RECORDS PROVIDED —
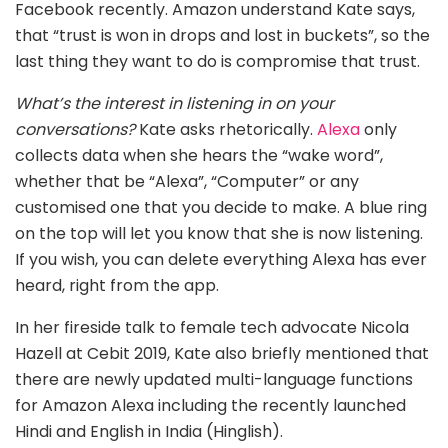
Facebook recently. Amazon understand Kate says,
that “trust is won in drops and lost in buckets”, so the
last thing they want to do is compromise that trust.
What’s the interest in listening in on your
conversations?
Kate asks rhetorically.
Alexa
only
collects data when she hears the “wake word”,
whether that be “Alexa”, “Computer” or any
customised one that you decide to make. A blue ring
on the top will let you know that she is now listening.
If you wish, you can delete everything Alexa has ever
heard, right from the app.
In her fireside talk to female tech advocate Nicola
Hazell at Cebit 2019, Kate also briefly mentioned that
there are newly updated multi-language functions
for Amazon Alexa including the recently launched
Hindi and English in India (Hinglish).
---
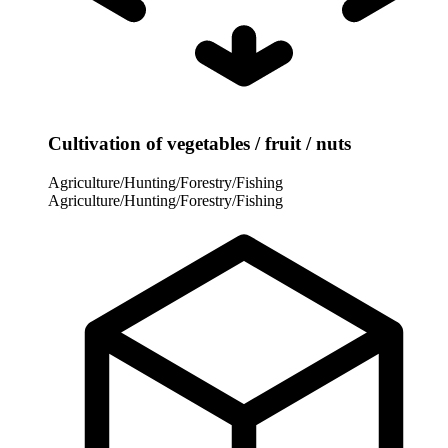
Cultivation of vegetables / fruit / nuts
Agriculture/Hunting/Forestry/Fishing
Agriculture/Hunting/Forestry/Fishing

WRITTEN TASK —
Rewrite the lines from the one containing "Facebook recently. Amazon" through the one containing "whether that be", both included, as a JSON list of strings with one string per line, skipping any blank lines.

RESPONSE BOX —
[
  "Facebook recently. Amazon understand Kate says,",
  "that “trust is won in drops and lost in buckets”, so the",
  "last thing they want to do is compromise that trust.",
  "What’s the interest in listening in on your",
  "conversations?",
  "Kate asks rhetorically.",
  "Alexa",
  "only",
  "collects data when she hears the “wake word”,",
  "whether that be “Alexa”, “Computer” or any"
]